UltraEP: Unleash MoE Training and Inference on Rack-Scale Nodes with Near-Optimal Load Balancing：关注推理成本、延迟、吞吐和部署约束，适合跟进系统优化。
MAOAM: Unified Object and Material Selection with Vision-Language Models：关注检索、知识库问答与证据可靠性，适合跟进 RAG 评测和企业知识系统。
Skill-RM: Unifying Heterogeneous Evaluation Criteria via Agent Skill：关注工具调用、执行反馈和可复用能力，适合跟进 Agent 工作流和工程可靠性。
Agentic Chain-of-Thought Steering for Efficient and Controllable LLM Reasoning：关注工具调用、执行反馈和可复用能力，适合跟进 Agent 工作流和工程可靠性。
AgenticRL: Self-Refining Agentic Reinforcement Learning for Vision-Conditioned UAV Navigation：关注工具调用、执行反馈和可复用能力，适合跟进 Agent 工作流和工程可靠性。

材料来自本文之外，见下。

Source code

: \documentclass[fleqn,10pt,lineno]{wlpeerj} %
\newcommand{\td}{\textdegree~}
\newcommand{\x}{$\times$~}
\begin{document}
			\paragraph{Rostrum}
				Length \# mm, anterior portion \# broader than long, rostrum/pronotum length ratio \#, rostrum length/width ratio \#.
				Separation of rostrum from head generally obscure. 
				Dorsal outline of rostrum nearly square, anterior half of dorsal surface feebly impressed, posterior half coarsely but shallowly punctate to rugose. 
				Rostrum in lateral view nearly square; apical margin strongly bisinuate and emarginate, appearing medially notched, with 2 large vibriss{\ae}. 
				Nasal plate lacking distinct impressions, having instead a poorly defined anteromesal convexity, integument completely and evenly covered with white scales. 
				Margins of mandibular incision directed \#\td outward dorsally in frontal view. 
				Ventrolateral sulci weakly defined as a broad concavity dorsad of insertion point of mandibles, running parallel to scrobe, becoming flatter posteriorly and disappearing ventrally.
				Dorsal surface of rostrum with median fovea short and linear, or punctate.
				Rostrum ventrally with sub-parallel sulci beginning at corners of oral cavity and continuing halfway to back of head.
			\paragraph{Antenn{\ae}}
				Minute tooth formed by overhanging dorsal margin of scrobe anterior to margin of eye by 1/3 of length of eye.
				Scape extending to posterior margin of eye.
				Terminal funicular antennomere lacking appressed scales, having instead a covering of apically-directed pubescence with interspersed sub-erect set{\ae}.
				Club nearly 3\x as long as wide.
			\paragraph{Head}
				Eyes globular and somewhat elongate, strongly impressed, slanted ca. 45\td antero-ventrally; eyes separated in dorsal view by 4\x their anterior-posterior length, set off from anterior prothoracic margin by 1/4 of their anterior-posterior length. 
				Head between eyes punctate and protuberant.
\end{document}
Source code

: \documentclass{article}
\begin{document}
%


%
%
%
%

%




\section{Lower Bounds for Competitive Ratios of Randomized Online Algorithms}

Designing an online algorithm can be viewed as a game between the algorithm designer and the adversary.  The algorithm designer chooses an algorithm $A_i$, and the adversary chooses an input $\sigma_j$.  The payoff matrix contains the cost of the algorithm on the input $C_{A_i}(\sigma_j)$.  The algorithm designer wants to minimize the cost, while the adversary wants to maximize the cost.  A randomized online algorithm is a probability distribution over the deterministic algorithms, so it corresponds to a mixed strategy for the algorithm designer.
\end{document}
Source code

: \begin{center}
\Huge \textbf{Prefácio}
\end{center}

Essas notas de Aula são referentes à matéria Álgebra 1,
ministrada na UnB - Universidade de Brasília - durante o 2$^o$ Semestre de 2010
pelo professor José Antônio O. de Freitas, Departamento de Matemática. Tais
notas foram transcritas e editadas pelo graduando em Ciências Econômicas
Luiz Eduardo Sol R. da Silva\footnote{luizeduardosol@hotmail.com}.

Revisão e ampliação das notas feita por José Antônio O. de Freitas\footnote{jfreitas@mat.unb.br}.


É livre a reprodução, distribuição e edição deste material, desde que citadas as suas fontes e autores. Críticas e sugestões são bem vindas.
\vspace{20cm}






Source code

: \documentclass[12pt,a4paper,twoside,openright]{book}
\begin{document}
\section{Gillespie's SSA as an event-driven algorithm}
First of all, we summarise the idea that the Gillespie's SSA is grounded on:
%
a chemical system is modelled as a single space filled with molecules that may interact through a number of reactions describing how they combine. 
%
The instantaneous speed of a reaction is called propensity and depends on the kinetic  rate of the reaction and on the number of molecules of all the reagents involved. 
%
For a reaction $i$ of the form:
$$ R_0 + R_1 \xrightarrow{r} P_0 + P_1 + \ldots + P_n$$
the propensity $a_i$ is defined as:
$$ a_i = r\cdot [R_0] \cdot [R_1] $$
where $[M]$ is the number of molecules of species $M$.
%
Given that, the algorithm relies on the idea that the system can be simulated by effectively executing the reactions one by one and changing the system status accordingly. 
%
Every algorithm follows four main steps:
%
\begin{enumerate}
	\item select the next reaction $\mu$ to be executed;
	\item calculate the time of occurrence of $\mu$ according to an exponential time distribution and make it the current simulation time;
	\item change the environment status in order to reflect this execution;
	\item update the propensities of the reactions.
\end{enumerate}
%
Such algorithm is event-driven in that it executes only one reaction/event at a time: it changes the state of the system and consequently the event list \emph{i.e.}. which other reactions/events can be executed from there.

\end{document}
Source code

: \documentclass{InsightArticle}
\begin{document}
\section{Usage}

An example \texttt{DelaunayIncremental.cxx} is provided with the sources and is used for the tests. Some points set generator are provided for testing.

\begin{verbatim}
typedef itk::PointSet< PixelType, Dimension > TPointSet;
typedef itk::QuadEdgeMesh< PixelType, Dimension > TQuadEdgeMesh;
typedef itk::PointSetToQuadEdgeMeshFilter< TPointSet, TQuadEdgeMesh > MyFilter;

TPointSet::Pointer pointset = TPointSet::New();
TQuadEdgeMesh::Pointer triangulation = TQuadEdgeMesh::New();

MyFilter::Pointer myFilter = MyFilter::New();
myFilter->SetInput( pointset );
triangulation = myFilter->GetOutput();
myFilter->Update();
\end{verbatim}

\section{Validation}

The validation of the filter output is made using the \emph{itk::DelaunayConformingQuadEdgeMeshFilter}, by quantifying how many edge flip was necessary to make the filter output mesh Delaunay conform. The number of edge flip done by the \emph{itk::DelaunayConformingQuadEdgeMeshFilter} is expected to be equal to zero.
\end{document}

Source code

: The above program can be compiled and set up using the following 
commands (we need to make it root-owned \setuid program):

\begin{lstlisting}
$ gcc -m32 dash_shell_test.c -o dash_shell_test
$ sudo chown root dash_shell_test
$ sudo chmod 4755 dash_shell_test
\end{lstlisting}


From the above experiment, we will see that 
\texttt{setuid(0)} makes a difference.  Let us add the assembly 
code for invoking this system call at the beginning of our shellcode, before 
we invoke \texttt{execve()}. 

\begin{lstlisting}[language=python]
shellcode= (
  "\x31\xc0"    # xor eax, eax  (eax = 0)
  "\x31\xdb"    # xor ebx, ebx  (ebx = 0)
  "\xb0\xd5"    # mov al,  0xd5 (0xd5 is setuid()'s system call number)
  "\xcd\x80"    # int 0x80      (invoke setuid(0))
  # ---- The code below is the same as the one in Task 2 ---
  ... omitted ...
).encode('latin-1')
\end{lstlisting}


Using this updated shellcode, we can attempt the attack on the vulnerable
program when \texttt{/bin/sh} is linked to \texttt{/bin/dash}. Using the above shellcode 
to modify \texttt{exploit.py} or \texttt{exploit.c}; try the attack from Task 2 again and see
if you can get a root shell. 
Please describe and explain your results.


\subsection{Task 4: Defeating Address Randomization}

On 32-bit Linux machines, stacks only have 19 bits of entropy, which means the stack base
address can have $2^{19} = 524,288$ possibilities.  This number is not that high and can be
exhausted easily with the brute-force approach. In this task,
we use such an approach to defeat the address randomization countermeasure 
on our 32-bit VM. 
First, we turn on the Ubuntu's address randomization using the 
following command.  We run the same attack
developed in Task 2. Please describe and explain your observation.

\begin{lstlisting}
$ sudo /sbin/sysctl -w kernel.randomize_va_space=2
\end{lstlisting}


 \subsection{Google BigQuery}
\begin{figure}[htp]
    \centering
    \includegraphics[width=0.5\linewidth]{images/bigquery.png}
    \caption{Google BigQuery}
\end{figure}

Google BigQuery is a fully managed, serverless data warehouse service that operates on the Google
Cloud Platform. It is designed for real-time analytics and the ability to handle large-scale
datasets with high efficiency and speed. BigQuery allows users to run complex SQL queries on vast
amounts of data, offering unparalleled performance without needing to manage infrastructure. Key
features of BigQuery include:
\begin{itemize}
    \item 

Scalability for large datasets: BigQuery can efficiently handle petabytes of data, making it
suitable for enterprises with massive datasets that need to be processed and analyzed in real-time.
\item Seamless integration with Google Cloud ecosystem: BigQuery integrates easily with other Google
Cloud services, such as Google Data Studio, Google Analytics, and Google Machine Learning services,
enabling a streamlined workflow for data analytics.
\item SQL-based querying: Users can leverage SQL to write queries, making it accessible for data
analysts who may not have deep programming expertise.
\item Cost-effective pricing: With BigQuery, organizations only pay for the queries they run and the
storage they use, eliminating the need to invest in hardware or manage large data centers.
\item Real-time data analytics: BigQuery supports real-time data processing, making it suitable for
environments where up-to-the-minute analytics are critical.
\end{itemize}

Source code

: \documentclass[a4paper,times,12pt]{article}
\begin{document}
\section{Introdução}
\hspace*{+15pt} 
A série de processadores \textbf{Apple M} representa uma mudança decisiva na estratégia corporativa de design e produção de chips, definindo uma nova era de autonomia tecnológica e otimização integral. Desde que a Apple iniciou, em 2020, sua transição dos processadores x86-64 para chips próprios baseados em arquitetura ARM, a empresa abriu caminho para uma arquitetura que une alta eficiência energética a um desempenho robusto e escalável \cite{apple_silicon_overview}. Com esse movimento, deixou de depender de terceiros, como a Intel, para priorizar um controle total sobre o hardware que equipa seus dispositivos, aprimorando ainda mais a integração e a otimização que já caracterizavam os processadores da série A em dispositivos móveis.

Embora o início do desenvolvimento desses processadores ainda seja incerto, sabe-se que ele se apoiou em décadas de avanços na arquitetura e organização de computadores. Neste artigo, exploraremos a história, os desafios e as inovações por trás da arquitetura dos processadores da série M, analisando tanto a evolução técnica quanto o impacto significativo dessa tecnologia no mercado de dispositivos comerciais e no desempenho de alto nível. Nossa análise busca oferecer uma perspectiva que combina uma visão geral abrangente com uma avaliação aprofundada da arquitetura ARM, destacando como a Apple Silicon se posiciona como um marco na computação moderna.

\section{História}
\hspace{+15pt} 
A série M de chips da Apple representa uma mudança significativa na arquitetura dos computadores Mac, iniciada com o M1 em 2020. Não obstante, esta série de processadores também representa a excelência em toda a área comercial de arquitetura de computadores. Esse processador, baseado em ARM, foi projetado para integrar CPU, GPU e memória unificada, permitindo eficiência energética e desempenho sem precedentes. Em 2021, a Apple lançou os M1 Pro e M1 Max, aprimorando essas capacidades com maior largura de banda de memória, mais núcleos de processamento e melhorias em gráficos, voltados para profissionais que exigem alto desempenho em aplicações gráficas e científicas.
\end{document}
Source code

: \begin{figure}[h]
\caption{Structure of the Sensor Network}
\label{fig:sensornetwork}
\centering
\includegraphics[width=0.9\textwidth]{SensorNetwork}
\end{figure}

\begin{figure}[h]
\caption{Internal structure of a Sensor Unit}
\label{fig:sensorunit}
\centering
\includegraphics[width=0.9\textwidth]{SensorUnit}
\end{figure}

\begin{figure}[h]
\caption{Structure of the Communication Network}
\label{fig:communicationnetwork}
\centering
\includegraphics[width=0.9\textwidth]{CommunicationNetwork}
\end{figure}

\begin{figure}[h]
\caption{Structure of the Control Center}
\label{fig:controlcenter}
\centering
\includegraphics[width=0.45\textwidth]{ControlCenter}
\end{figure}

SEAOTTER: Sensor Embedded Autoencoding with One-Time Transcode for Efficient Reconstruction：关注多模态模型中的新任务、数据或系统线索，适合快速判断是否值得阅读全文。
Visual Instruction Tuning Aligns Modalities through Abstraction：关注训练与后训练中的新任务、数据或系统线索，适合快速判断是否值得阅读全文。
Leveraging BART to Assess CS1 C++ Programming Assignments using Rubric-based Criteria：关注检索、知识库问答与证据可靠性，适合跟进 RAG 评测和企业知识系统。

阅读边界

自动排序会偏向有社区信号、代码信号和工程关键词的论文。
简报默认基于标题、摘要和公开元数据，不替代全文精读。
外部 API 限流或不可用时，相关信号会降级为空并在内部记录中保留说明。